Carl Nielsen: Symfonier 2 og 3
28 January 2013
American Record Guide
This begins a series of Carl Nielsen recordings with Alan Gilbert and the New York Philharmonic. Leonard Bernstein seemed bent on one after he and the orchestra brought Nielsen to the attention of America with their stunning Fifth Symphony, but his next Nielsen recording—the Third—was with the Royal Danish Symphony. He and New York went on to record the Second and Fourth, but the electricity of the earlier recordings had dissipated, though they did better with their recordings of the Flute and Clarinet Concertos. What is interesting here is that the Philharmonic was engaged by a Danish company that already has a set of Nielsen symphonies in its catalog (Michael Schoenwandt and the Danish National Symphony).
I didn’t have to listen long to the Third Symphony to see why Dacapo chose this orchestra and conductor for another go-round. These magisterial, even aristocratic performances bring out the regal side of Nielsen. They are serious, straightforward, and direct, with squared-up rhythm, yet there is no lack of energy and flow. The orchestral sound is powerful, dark, and almost plush without the usual brilliance of the Scandinavians. To say that an orchestra sounds like an expensive luxury car with power in reserve is not always a compliment, but this time it is. The NY Philharmonic has had its ups and downs over the years, but when engaged as it is here, it is a remarkable group.
The weighty, slightly slow stuttering chords that open the Third set the tone for the interpretation. Climaxes are never forced. The Philharmonic trombones blast away in some performances, but not there. Gilbert and his players inject energy and life into the rhythmic sections and produce wonderful lyricism when called for. If there is an academic quality to Nielsen’s writing in the canonic passages, the sweep of the playing overcomes it. The string opening to II is mysterious and velvety, the tricky hook at the end of the phrases is naturally produced, and the winds handle their solos with panache. Both vocalists are blended into the texture, and the flute and brass chorale near the end is gorgeous. III opens with a slight and very apt touch of noble rawness in the horns, and everything that follows is up to the level of what came before. If I have to quibble about something, it might be that the oboe solos are a bit more mannered than ones from the other winds. The sweeping tune of IV is warm, and if slightly slow, it doesn’t feel slow.
The Second Symphony (Four Temperaments) is cast along the same lines. That could be a problem in a symphony whose four movements each represent a temperament, but if there is a sameness to the movements, it emerges from a solid emotional core. The approach convinces us because of its energy, power, masterly playing, and the authority of its execution. The opening gets on with it, the transition to the second subject is smooth, and the development meets its rigorous passages head on. II flows like a river to a well-controlled climax. III is serenity disturbed.
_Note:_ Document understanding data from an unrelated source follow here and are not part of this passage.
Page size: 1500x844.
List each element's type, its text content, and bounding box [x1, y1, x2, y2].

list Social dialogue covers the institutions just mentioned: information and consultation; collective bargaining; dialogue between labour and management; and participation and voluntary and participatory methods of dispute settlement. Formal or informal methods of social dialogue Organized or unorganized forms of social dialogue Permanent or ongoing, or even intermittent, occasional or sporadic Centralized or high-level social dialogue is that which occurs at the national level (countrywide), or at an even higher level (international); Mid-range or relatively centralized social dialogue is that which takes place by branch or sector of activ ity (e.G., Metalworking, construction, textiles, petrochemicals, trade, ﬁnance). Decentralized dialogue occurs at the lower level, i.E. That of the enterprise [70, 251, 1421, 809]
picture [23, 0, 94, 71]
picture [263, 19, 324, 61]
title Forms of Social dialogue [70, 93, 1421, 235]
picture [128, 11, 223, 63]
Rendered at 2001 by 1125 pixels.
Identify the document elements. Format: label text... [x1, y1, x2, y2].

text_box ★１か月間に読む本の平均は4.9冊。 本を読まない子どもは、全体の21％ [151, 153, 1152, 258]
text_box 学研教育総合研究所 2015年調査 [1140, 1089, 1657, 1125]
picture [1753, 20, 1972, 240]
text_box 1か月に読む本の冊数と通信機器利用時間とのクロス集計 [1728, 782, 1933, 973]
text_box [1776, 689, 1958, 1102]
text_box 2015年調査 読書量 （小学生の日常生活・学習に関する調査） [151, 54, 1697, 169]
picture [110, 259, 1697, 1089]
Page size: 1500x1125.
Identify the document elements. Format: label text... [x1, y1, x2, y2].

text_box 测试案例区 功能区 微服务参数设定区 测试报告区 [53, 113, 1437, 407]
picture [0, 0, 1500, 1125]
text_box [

IV is heavyish but lively and in its way relentless but not overbearing (these performances never are). The lighter section is a portrait of agility executed by a powerful orchestra.
The rich, dark recording is not the last word in detail, but it’s clear enough as it mimics a seat somewhat to the back of the hall.
Danish orchestras have a magical way with Nielsen that enlivens his saddest moments. I suspect that is one reason why the old recordings by Erik Tuxen and Thomas Jensen are so admired (though I don’t know them well). Herbert Blomstedt’s first big Nielsen set with the Danish Radio Symphony has that quality, even if its execution and (especially) the sound do not compare with his later set of astute and dramatic readings with the San Francisco Symphony. The Danish National Symphony is one reason I like the Schoenwandt set (an affinity not shared by all critics). I’ve heard good things about Thomas Dausgaard’s Nielsen with the same orchestra, including a recording of the Third; a symphony set from him would be interesting. Alas, even the Danish Radio Symphony cannot save the turgid conducting of Rozdestvensky. From Sweden we get fiery and energetic performances of Symphonies 2 and 3 by Myung-Wung Chung and the Gothenburg Symphony. Other performances worth considering are the Second with Morton Gould, which I have not heard in many years, the exuberant Bernstein Third (even if the finale is slow), and the exciting if a bit raw Third with Berglund. I’ve not been that impressed with the Nielsen of Bostock and Vanska.
Having written all that, I would not be without this newcomer from New York. I look forward to the rest of the series with great interest.